» Problem description: The answer should be one number only, namely how many lines of the records hold the word "eCash".

[Entries taken from a collection]

****************************************

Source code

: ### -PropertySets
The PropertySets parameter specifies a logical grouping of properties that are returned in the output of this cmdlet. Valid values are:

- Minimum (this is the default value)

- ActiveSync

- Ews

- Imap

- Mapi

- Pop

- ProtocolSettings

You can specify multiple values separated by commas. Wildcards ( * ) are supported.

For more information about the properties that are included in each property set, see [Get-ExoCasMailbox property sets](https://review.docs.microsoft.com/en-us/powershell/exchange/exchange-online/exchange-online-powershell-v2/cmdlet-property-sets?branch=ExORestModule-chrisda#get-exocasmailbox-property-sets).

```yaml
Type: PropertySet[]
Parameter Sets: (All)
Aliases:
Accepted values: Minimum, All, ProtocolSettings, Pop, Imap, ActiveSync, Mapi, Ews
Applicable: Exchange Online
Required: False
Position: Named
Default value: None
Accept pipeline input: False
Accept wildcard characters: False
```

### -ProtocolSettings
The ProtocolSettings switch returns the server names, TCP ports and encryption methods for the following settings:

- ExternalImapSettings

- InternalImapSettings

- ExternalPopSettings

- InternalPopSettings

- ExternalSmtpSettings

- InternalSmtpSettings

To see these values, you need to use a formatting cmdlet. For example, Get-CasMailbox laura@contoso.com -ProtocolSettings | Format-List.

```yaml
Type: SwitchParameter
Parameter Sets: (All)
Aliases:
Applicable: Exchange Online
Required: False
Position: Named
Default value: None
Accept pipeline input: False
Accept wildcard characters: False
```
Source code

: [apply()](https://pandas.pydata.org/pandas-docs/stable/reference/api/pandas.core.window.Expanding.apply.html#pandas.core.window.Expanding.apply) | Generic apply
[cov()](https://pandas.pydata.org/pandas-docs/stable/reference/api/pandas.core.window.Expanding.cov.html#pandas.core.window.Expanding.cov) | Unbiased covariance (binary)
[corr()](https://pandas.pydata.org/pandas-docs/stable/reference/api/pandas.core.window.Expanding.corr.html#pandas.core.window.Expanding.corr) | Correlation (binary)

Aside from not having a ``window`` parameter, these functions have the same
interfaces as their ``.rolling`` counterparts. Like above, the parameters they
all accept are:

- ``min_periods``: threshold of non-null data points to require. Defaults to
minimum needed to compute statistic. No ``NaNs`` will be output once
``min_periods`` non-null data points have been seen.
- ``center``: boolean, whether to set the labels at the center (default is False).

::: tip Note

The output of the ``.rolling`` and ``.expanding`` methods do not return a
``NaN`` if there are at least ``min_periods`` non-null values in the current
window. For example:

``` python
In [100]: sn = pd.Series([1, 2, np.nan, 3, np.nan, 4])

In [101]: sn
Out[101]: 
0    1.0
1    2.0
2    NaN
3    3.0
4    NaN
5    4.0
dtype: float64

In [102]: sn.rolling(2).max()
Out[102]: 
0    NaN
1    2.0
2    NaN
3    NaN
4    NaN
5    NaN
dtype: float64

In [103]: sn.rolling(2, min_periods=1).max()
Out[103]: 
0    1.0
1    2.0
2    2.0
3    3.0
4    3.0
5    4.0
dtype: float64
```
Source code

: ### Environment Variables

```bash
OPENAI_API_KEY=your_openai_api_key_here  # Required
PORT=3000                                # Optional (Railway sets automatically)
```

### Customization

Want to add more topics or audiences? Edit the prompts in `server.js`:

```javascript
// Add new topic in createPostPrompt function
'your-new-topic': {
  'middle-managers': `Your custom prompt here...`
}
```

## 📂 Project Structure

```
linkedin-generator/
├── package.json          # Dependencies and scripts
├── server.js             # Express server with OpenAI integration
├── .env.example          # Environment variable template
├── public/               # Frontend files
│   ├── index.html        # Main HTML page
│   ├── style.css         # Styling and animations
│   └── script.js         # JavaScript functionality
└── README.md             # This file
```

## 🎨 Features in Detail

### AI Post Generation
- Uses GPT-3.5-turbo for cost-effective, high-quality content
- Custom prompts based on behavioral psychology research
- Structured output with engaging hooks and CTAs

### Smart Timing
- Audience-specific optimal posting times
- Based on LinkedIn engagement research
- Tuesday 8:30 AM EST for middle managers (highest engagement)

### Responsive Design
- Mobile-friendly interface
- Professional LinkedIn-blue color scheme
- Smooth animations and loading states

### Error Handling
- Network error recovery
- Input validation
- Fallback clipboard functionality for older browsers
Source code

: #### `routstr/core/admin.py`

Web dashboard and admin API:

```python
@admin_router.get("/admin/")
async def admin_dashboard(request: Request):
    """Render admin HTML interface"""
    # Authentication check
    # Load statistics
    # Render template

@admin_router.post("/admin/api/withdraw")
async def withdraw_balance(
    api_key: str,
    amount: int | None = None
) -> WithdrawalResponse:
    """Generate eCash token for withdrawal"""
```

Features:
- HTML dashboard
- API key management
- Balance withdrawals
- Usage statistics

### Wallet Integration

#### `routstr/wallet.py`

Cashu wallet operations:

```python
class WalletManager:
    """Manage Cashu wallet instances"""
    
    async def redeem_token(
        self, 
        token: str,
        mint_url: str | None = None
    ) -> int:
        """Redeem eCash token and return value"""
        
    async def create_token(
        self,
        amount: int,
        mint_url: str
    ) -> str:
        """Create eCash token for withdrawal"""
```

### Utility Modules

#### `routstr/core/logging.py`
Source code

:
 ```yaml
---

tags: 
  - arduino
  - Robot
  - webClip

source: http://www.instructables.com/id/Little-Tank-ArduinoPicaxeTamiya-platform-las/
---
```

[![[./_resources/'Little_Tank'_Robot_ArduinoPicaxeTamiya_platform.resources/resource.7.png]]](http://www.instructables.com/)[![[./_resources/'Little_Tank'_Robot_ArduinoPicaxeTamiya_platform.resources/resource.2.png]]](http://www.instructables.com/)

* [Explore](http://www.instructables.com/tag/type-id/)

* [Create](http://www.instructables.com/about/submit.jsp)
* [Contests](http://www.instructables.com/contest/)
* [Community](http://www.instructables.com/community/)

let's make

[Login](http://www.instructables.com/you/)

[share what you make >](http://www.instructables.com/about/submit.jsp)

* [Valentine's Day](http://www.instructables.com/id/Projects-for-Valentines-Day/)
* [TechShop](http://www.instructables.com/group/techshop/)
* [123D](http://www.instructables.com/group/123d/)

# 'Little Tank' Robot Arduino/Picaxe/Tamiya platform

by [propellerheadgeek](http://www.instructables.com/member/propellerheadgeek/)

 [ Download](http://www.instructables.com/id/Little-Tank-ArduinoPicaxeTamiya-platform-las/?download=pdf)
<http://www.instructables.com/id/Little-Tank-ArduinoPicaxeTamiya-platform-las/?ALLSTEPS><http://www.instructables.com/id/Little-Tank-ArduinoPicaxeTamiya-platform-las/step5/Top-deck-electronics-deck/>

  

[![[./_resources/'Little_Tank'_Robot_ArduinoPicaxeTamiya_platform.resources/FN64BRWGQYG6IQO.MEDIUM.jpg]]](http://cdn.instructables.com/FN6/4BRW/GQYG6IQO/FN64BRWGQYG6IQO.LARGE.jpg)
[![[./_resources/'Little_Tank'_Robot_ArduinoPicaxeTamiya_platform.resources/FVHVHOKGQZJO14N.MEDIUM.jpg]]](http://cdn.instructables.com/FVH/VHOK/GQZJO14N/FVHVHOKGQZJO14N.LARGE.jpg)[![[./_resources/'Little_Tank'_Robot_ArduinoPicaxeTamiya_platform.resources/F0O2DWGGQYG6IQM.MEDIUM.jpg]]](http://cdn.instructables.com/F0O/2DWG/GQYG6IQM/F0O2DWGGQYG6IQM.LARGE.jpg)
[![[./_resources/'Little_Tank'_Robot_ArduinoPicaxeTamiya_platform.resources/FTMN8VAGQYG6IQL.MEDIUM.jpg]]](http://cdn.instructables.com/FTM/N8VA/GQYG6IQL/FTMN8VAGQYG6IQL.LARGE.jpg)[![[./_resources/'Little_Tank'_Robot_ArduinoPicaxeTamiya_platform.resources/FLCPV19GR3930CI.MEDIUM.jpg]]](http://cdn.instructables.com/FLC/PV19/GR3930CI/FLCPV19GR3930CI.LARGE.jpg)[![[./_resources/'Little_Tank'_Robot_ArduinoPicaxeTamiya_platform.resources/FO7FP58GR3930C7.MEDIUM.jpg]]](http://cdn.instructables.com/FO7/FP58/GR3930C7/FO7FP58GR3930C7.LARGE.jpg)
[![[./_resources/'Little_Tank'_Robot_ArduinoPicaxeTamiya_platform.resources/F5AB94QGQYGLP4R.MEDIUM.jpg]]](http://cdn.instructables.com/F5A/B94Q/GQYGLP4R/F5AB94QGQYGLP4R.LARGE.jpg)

****************************************

» Written reply: 3